[[ PASSAGE open ]]

Songs Out of Egypt. By Clinton Scollard. Portland: The Mosher Press. $150. Pilgrim Paths. By Mary Coles Carrington. Cedar Rapids: The Torch Press. Release. By Anne Blackwell Payne. Chapel Hill: The University of North Carolina Press. $1.50. Bloodroot and Other Poems. By Elizabeth S. Royce. New York: published by the author. Bronze Woman. By George Brandon Saul. Boston: Bruce Humphries. $2.00. Strange Splendor. By Ernest Hartsock. Atlanta: The Bozart Press. $2.00. Songs of the Lost Frontier. By Henry Herbert Knibbs. Boston,: Houghton Mifflin Company. $1.75. A Hawk from Cuckoo Tavern. By Lawrence Lee. Gaylordsville: The Slide Mountain Press. $5.00. Deep South. By Carl Carmer. New York: Farrar and Rinehart. $2.00. Chelsea Rooming House, By Horace Gregory. New York: Covici-Friede. $2.00. Song of the New Hercules. By Leigh Hanes. Boston: The Four Seas Company. $2.00. John Deth and Other Poems. By Conrad Aiken. New York: Charles Scribncr’s Soi^s. $2.00. The Glory of the Nightingales. By Edwin Arlington Robinson. New York: The Macmillan Company. $2.00. These Our Matins. By Michael Roberts. London: Elkin, Matthews and Marrot, Limited. 3s. 6d, The Gates of the Compass. By Robert Hillyer. New York: The Viking Press. $2.00.

These fifteen volumes of verse fall into three groups: six volumes of minor poetry, mostly negligible; five volumes of poetry mostly narrative, which only occasionally reach into philosophic depths; and four volumes in which the interest, though narrative is often employed, lies mainly in the philosophic interpretation of living which the poet sets forth.

On the first group it is interesting to speculate. Mr. Scol-lard’s Egyptian songs, pleasantly printed by the Mosher press, are of the older order—the order of Carman and Hovey and Aldrich, the rhetoric of which has by familiarity lost the edge of its intensity. The three volumes by women are filled with that vague cosmic emotion which seldom crystallizes into enduring verse. So, too, is Mr. Saul’s book. Mr. Hartsock’s volume presents a more puzzling problem; gifted with fluency—fatally gifted with fluency, that poet has never solved the question of taste, and with all his lively intellect, he perpetually hovers over the surfaces of his poetic problems.

[[ PASSAGE closed ]]
[[ EXCERPTED DATA open ]]

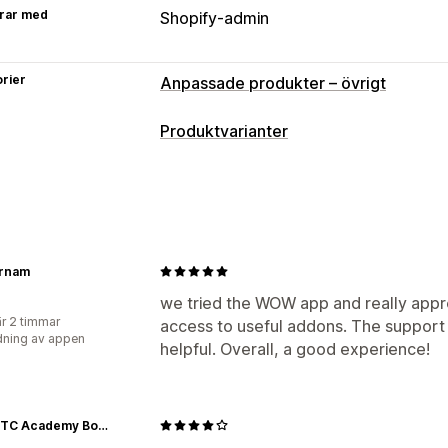
rar med
Shopify-admin
rier
Anpassade produkter – övrigt
Produktvarianter
Anpassning
Kryssrutor
Prover
Datum
Rullgardins
Alternativknappar
Anpassad text
St
Priser
arnam
Tillägg
we tried the WOW app and really appre
r 2 timmar
access to useful addons. The support
ning av appen
helpful. Overall, a good experience!
SBRPSTC Academy Bookstore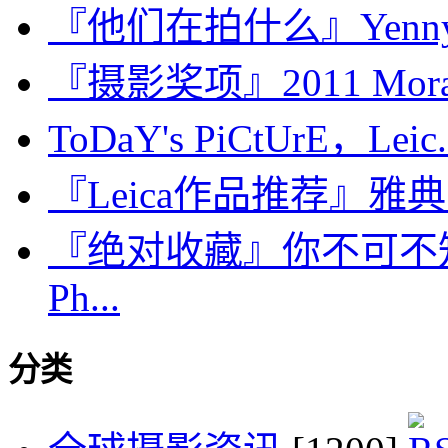
『他们在拍什么』Yenny 
『摄影奖项』2011 Moran 
ToDaY's PiCtUrE，Leic.
『Leica作品推荐』雅典
『绝对收藏』你不可不
Ph...
分类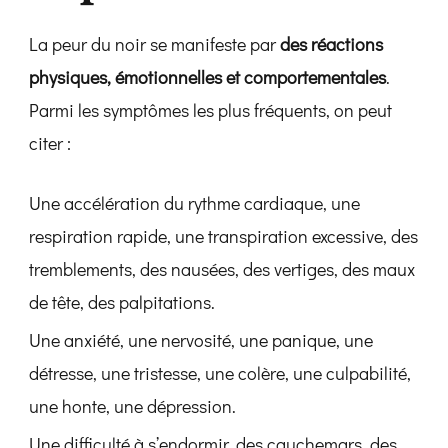
La peur du noir se manifeste par
des réactions
physiques, émotionnelles et comportementales
.
Parmi les symptômes les plus fréquents, on peut
citer :
Une accélération du rythme cardiaque, une
respiration rapide, une transpiration excessive, des
tremblements, des nausées, des vertiges, des maux
de tête, des palpitations.
Une anxiété, une nervosité, une panique, une
détresse, une tristesse, une colère, une culpabilité,
une honte, une dépression.
Une difficulté à s’endormir, des cauchemars, des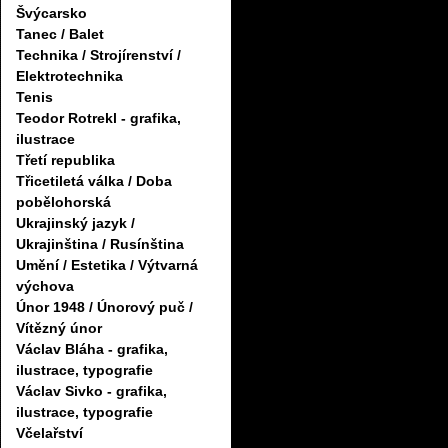
Švýcarsko
Tanec / Balet
Technika / Strojírenství /
Elektrotechnika
Tenis
Teodor Rotrekl - grafika,
ilustrace
Třetí republika
Třicetiletá válka / Doba
pobělohorská
Ukrajinský jazyk /
Ukrajinština / Rusínština
Umění / Estetika / Výtvarná
výchova
Únor 1948 / Únorový puč /
Vítězný únor
Václav Bláha - grafika,
ilustrace, typografie
Václav Sivko - grafika,
ilustrace, typografie
Včelařství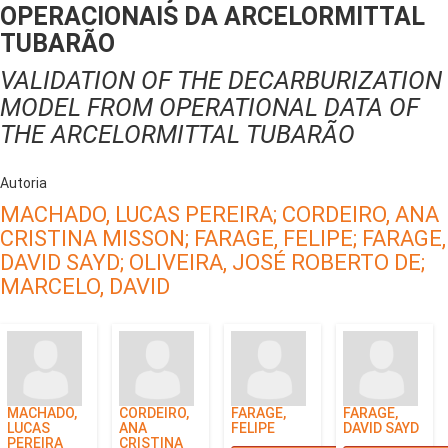
OPERACIONAIS DA ARCELORMITTAL
TUBARÃO
VALIDATION OF THE DECARBURIZATION
MODEL FROM OPERATIONAL DATA OF
THE ARCELORMITTAL TUBARÃO
Autoria
MACHADO, LUCAS PEREIRA;
CORDEIRO, ANA
CRISTINA MISSON;
FARAGE, FELIPE;
FARAGE,
DAVID SAYD;
OLIVEIRA, JOSÉ ROBERTO DE;
MARCELO, DAVID
MACHADO,
CORDEIRO,
FARAGE,
FARAGE,
LUCAS
ANA
FELIPE
DAVID SAYD
PEREIRA
CRISTINA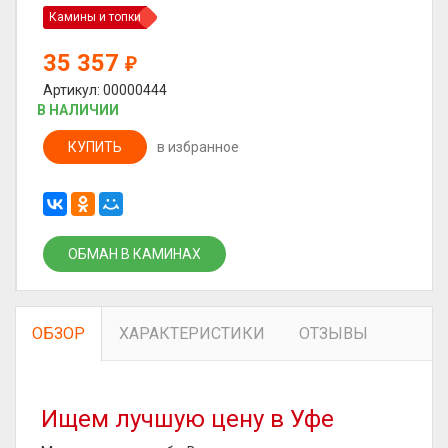
Камины и топки
35 357
₽
Артикул: 00000444
В НАЛИЧИИ
КУПИТЬ
в избранное
ОБМАН В КАМИНАХ
ОБЗОР
ХАРАКТЕРИСТИКИ
ОТЗЫВЫ
Ищем лучшую цену в Уфе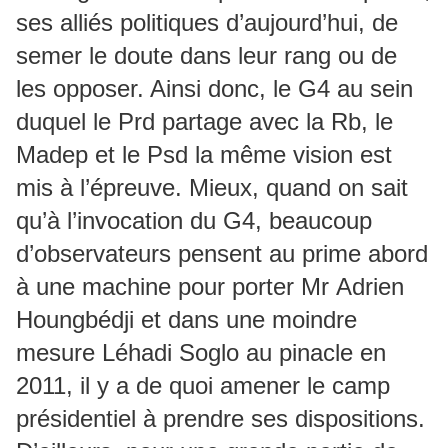
ses alliés politiques d’aujourd’hui, de
semer le doute dans leur rang ou de
les opposer. Ainsi donc, le G4 au sein
duquel le Prd partage avec la Rb, le
Madep et le Psd la même vision est
mis à l’épreuve. Mieux, quand on sait
qu’à l’invocation du G4, beaucoup
d’observateurs pensent au prime abord
à une machine pour porter Mr Adrien
Houngbédji et dans une moindre
mesure Léhadi Soglo au pinacle en
2011, il y a de quoi amener le camp
présidentiel à prendre ses dispositions.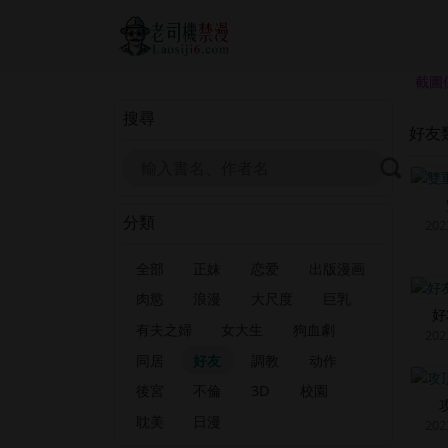
截圖
搜尋
好友
分類
202
全部
正妹
恋爱
出版漫画
肉慾
浪漫
大尺度
巨乳
好
有夫之婦
女大生
狗血劇
202
同居
好友
調教
动作
後宮
不倫
3D
校園
耽美
日漫
202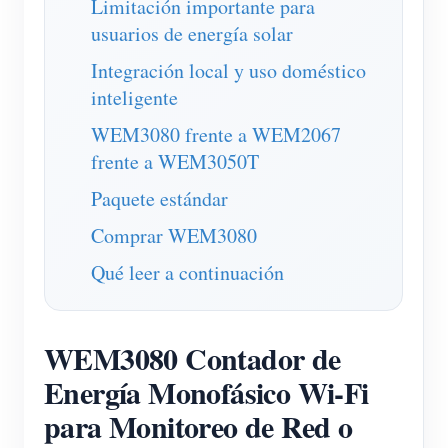
Limitación importante para
Blog
usuarios de energía solar
App Store
Integración local y uso doméstico
Explorar sitios
inteligente
Ranking FV
WEM3080 frente a WEM2067
frente a WEM3050T
Paquete estándar
Comprar WEM3080
Qué leer a continuación
WEM3080 Contador de
Energía Monofásico Wi-Fi
para Monitoreo de Red o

[[ EXCERPTED DATA closed ]]

_PROBLEM_
Reproduce the poetry review word for word, starting at "These fifteen volumes" and ending at "the poet sets forth.".

_REPLY_
These fifteen volumes of verse fall into three groups: six volumes of minor poetry, mostly negligible; five volumes of poetry mostly narrative, which only occasionally reach into philosophic depths; and four volumes in which the interest, though narrative is often employed, lies mainly in the philosophic interpretation of living which the poet sets forth.